The answer is simple: it is that such a speech is fallacious, based on fallacious theory. Such foreign savings means, domestically, only the existence of additional dollars to face current expenses, that is, consumption of imported goods and services and payment of rents to foreign capital invested here. It has no immediate relation to the creation of productive investments. It does not come to “top up” our savings, nor is it used to “top up” our savings and thus increase investment. It seeks to increase the value of this existing stock of dollar wealth and is used to cover the holes in our current accounts.

But, for 2019, even if we reduce the “benefit” of foreign savings to that, the argument remains false and in no way explains the optimism and tranquility of the market, financial analysts, the “specialized” media and the Central Bank. Foreign savings did not appear as expected. The net result of financial investments in the country, including portfolio investments and other investments, was not the celebrated US$78,5 billion, but around US$27 billion. In order to meet its external commitments, Brazil had, therefore, to advance in its currency reserves, in an unprecedented dimension until now.

And why were the current account results so negative? As expected, the press highlighted the poor performance of the trade balance, which produced a surplus of US$ 13 billion less than in 2018, but there is a number that should also have drawn attention: the US$ 82 billion destined for remuneration of foreign savings applied in our economy (payment of profits, dividends and interest). And this is not an isolated episode: a similar story has been repeated every year. So that's the summary of the plot: we need foreign savings to be able to remunerate it.
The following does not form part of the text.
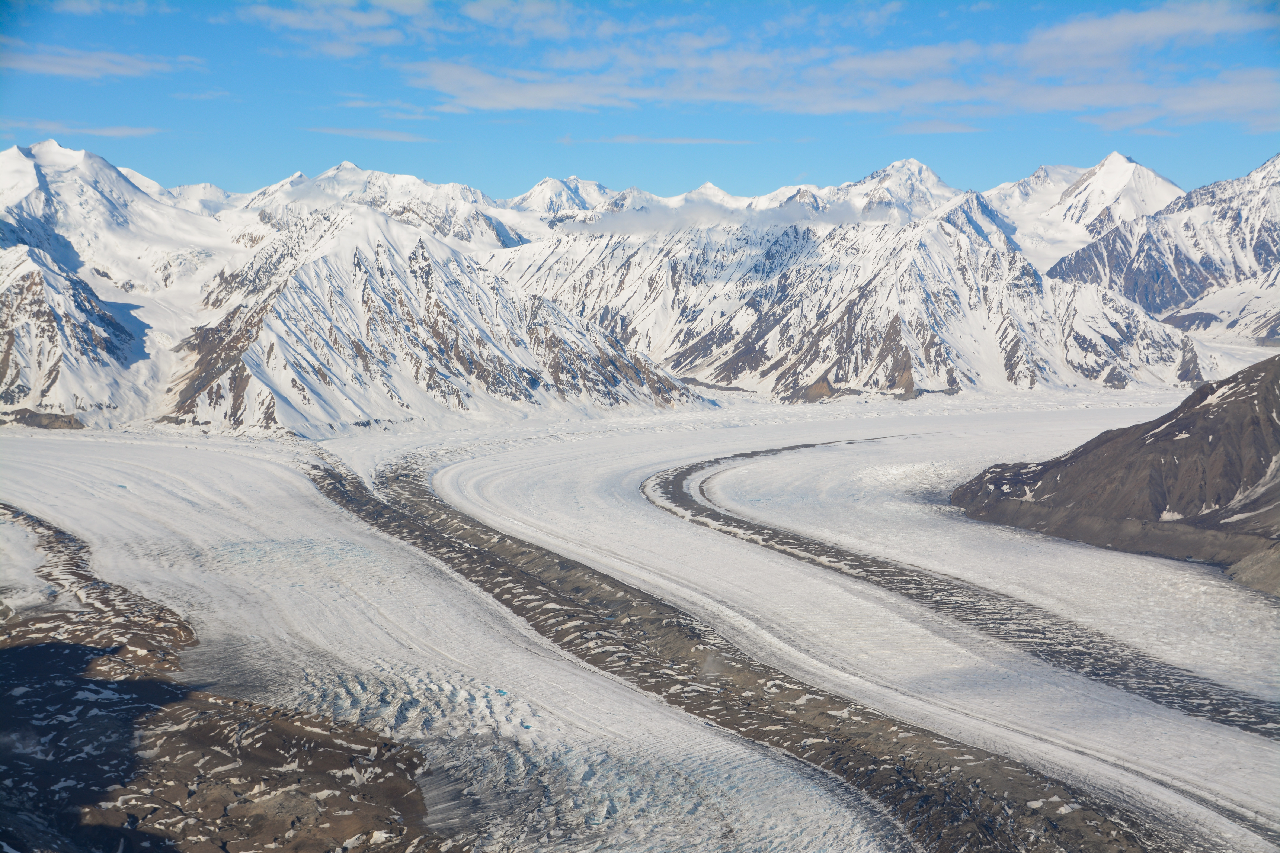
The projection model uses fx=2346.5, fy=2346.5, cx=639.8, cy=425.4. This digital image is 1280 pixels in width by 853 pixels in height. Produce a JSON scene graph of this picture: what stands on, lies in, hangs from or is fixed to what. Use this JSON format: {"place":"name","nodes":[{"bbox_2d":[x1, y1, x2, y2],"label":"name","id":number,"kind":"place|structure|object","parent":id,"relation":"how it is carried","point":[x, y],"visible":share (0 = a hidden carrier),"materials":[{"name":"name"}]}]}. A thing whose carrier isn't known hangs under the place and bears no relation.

If we are not in a desperate situation, it is thanks to the currency accumulated during the boom times (2006-2011). But times have changed sharply. Clouds pile up heavily on the global geopolitical scene, placing enormous uncertainties on the progress of global commercial transactions and, therefore, on the result of our exports. More recently, it is also necessary to consider the no less disastrous consequences for the same variable of the insane foreign policy of the current government (just look at how Brazil has been treated by our “preferential partner”, the USA). As for financial investments, the generous foreign savings that redeem us, the situation is no less worrying: the average of net financial inflows over the last four years does not reach 30% of the average for the 2009-2015 period.

And so, without having taken any advantage of a relatively relaxed external situation, we are now facing a much more nebulous and dangerous scenario. In possession of a truly national project, we could have rescued our economy, even changing its direction: green investment, instead of predatory investment that destroys nature and our natural resources; generous social investments and in science and technology, instead of austere policies to satisfy the owners of international financial wealth.

About a quarter of a century ago, we were offered a rope to hang ourselves and we accepted it. We had a hard time with it around our necks (who doesn't remember the exchange rate suffocation of 1998/1999? and the crises of 2001 and 2002 that led us to the IMF?), but the noose loosened and we could have gotten it out of trouble. We missed the opportunity. Now we have to live with shortness of breath, which can get worse and worse.